**About this task**: Repeat the data exactly, leaving out any image.

[Saved entries]
• • • • • • •
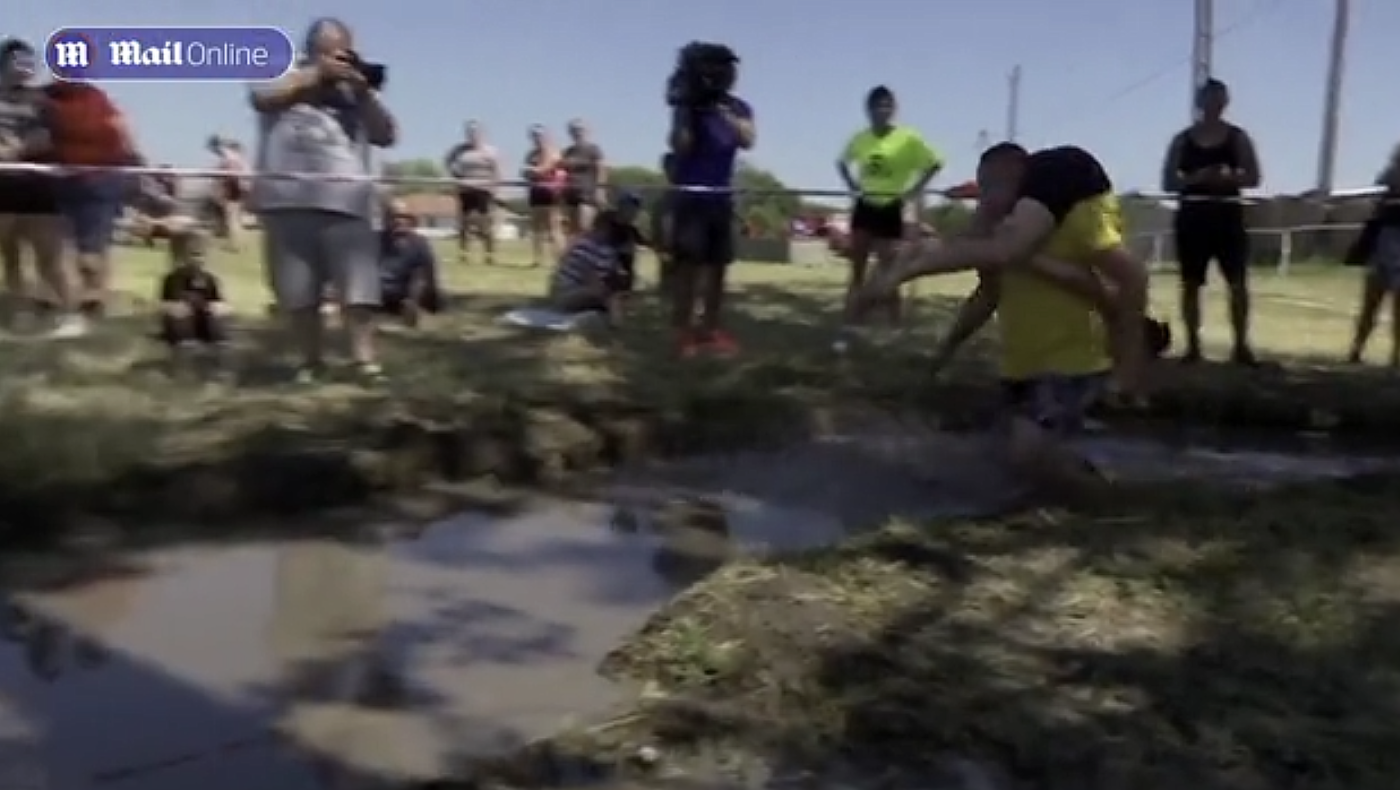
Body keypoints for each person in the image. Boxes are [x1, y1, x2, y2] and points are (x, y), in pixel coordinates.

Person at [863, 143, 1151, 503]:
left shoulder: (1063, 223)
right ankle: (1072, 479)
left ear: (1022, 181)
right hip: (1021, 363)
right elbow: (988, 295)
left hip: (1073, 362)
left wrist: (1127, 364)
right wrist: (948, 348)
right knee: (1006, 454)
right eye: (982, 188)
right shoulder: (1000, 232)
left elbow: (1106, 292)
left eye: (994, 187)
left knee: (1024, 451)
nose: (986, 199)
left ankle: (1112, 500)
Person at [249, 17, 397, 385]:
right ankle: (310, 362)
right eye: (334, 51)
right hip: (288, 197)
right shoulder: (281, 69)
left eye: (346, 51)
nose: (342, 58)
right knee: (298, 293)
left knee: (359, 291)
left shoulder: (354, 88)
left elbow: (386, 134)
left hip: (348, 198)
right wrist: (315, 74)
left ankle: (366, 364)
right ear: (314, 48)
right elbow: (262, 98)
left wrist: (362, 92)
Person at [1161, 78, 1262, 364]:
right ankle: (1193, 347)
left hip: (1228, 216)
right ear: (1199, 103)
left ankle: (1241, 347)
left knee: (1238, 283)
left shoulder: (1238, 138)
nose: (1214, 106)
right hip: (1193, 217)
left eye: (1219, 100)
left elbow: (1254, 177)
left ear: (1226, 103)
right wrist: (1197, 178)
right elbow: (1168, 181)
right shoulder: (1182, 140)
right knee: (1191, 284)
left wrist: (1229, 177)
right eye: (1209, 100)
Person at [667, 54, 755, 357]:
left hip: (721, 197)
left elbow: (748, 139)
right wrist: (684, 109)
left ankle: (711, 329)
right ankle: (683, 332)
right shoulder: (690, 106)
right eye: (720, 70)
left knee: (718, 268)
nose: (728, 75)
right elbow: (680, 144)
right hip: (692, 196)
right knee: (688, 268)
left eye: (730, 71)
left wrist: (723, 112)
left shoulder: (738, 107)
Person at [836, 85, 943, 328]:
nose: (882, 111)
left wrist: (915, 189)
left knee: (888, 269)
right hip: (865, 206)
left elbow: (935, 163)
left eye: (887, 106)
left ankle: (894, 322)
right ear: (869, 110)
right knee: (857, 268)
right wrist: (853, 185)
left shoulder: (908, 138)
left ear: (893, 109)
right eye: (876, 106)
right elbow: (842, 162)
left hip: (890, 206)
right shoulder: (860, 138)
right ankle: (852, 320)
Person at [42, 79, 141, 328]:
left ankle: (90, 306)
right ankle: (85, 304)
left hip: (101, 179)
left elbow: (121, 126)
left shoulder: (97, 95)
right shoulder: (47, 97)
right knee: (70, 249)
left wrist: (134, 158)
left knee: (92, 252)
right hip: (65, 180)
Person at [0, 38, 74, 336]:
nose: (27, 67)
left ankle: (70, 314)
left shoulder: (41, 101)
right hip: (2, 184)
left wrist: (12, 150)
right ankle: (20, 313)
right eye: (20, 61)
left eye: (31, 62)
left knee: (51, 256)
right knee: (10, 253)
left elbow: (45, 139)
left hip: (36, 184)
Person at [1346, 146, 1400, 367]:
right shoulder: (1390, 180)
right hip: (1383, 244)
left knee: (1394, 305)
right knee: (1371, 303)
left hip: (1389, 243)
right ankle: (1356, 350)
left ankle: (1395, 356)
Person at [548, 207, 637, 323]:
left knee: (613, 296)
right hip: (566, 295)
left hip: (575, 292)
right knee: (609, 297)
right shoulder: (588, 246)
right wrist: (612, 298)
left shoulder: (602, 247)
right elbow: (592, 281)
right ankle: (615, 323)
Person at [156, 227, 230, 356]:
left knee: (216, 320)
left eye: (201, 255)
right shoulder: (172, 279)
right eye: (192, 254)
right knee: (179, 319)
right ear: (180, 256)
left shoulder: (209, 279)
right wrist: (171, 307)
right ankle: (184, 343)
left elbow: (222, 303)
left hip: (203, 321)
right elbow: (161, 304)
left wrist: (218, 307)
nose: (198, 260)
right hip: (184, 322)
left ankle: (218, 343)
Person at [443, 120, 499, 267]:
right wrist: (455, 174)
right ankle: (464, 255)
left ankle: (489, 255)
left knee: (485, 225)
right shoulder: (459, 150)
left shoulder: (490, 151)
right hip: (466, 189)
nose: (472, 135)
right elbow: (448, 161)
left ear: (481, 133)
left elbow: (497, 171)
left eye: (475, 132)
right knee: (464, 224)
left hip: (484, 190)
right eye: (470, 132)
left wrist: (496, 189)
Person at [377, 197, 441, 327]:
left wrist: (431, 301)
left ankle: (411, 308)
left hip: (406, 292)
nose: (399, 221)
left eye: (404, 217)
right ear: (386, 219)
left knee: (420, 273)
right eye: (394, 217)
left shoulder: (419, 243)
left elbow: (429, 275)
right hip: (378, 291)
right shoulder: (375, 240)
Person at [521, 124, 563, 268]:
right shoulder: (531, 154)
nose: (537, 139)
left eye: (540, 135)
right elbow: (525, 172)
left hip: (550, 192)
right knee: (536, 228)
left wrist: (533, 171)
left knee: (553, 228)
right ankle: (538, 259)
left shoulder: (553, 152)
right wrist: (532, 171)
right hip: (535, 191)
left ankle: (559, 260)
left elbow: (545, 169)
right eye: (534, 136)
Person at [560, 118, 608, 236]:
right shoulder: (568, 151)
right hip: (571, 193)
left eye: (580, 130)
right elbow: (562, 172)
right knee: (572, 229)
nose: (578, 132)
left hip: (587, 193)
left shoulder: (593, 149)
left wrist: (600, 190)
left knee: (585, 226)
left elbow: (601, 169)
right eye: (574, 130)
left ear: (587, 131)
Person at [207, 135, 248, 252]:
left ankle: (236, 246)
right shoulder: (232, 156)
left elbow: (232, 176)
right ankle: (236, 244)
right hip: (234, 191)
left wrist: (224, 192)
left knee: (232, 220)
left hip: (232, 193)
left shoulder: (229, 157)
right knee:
• • • • • • •
**Answer section**:
Body keypoints for each person in the image. Boxes are [x1, y1, x2, y2] and points are (x, y), in pixel coordinates.

Person at [863, 143, 1151, 503]:
left shoulder: (1063, 223)
right ankle: (1072, 479)
left ear: (1022, 181)
right hip: (1021, 363)
right elbow: (988, 295)
left hip: (1073, 362)
left wrist: (1127, 364)
right wrist: (948, 348)
right knee: (1006, 454)
right eye: (982, 188)
right shoulder: (1000, 232)
left elbow: (1106, 292)
left eye: (994, 187)
left knee: (1024, 451)
nose: (986, 199)
left ankle: (1112, 500)
Person at [249, 17, 397, 385]:
right ankle: (310, 362)
right eye: (334, 51)
right hip: (288, 197)
right shoulder: (281, 69)
left eye: (346, 51)
nose: (342, 58)
right knee: (298, 293)
left knee: (359, 291)
left shoulder: (354, 88)
left elbow: (386, 134)
left hip: (348, 198)
right wrist: (315, 74)
left ankle: (366, 364)
right ear: (314, 48)
right elbow: (262, 98)
left wrist: (362, 92)
Person at [1161, 78, 1262, 364]:
right ankle: (1193, 347)
left hip: (1228, 216)
right ear: (1199, 103)
left ankle: (1241, 347)
left knee: (1238, 283)
left shoulder: (1238, 138)
nose: (1214, 106)
right hip: (1193, 217)
left eye: (1219, 100)
left elbow: (1254, 177)
left ear: (1226, 103)
right wrist: (1197, 178)
right elbow: (1168, 181)
right shoulder: (1182, 140)
right knee: (1191, 284)
left wrist: (1229, 177)
right eye: (1209, 100)
Person at [667, 54, 755, 357]:
left hip: (721, 197)
left elbow: (748, 139)
right wrist: (684, 109)
left ankle: (711, 329)
right ankle: (683, 332)
right shoulder: (690, 106)
right eye: (720, 70)
left knee: (718, 268)
nose: (728, 75)
right elbow: (680, 144)
right hip: (692, 196)
right knee: (688, 268)
left eye: (730, 71)
left wrist: (723, 112)
left shoulder: (738, 107)
Person at [836, 85, 943, 328]:
nose: (882, 111)
left wrist: (915, 189)
left knee: (888, 269)
right hip: (865, 206)
left elbow: (935, 163)
left eye: (887, 106)
left ankle: (894, 322)
right ear: (869, 110)
right knee: (857, 268)
right wrist: (853, 185)
left shoulder: (908, 138)
left ear: (893, 109)
right eye: (876, 106)
right elbow: (842, 162)
left hip: (890, 206)
right shoulder: (860, 138)
right ankle: (852, 320)
Person at [42, 79, 141, 328]:
left ankle: (90, 306)
right ankle: (85, 304)
left hip: (101, 179)
left elbow: (121, 126)
left shoulder: (97, 95)
right shoulder: (47, 97)
right knee: (70, 249)
left wrist: (134, 158)
left knee: (92, 252)
right hip: (65, 180)
Person at [0, 38, 74, 336]:
nose: (27, 67)
left ankle: (70, 314)
left shoulder: (41, 101)
right hip: (2, 184)
left wrist: (12, 150)
right ankle: (20, 313)
right eye: (20, 61)
left eye: (31, 62)
left knee: (51, 256)
right knee: (10, 253)
left elbow: (45, 139)
left hip: (36, 184)
Person at [1346, 146, 1400, 367]:
right shoulder: (1390, 180)
right hip: (1383, 244)
left knee: (1394, 305)
right knee: (1371, 303)
left hip: (1389, 243)
right ankle: (1356, 350)
left ankle: (1395, 356)
Person at [548, 207, 637, 323]:
left knee: (613, 296)
right hip: (566, 295)
left hip: (575, 292)
right knee: (609, 297)
right shoulder: (588, 246)
right wrist: (612, 298)
left shoulder: (602, 247)
right elbow: (592, 281)
right ankle: (615, 323)
Person at [156, 227, 230, 356]:
left knee: (216, 320)
left eye: (201, 255)
right shoulder: (172, 279)
right eye: (192, 254)
right knee: (179, 319)
right ear: (180, 256)
left shoulder: (209, 279)
right wrist: (171, 307)
right ankle: (184, 343)
left elbow: (222, 303)
left hip: (203, 321)
right elbow: (161, 304)
left wrist: (218, 307)
nose: (198, 260)
right hip: (184, 322)
left ankle: (218, 343)
Person at [443, 120, 499, 267]:
right wrist: (455, 174)
right ankle: (464, 255)
left ankle: (489, 255)
left knee: (485, 225)
right shoulder: (459, 150)
left shoulder: (490, 151)
right hip: (466, 189)
nose: (472, 135)
right elbow: (448, 161)
left ear: (481, 133)
left elbow: (497, 171)
left eye: (475, 132)
right knee: (464, 224)
left hip: (484, 190)
right eye: (470, 132)
left wrist: (496, 189)
Person at [377, 197, 441, 327]:
left wrist: (431, 301)
left ankle: (411, 308)
left hip: (406, 292)
nose: (399, 221)
left eye: (404, 217)
right ear: (386, 219)
left knee: (420, 273)
right eye: (394, 217)
left shoulder: (419, 243)
left elbow: (429, 275)
right hip: (378, 291)
right shoulder: (375, 240)
Person at [521, 124, 563, 268]:
right shoulder: (531, 154)
nose: (537, 139)
left eye: (540, 135)
right elbow: (525, 172)
left hip: (550, 192)
right knee: (536, 228)
left wrist: (533, 171)
left knee: (553, 228)
right ankle: (538, 259)
left shoulder: (553, 152)
right wrist: (532, 171)
right hip: (535, 191)
left ankle: (559, 260)
left elbow: (545, 169)
right eye: (534, 136)
Person at [560, 118, 608, 236]:
right shoulder: (568, 151)
right hip: (571, 193)
left eye: (580, 130)
right elbow: (562, 172)
right knee: (572, 229)
nose: (578, 132)
left hip: (587, 193)
left shoulder: (593, 149)
left wrist: (600, 190)
left knee: (585, 226)
left elbow: (601, 169)
right eye: (574, 130)
left ear: (587, 131)
Person at [207, 135, 248, 252]:
left ankle: (236, 246)
right shoulder: (232, 156)
left elbow: (232, 176)
right ankle: (236, 244)
right hip: (234, 191)
left wrist: (224, 192)
left knee: (232, 220)
left hip: (232, 193)
left shoulder: (229, 157)
right knee:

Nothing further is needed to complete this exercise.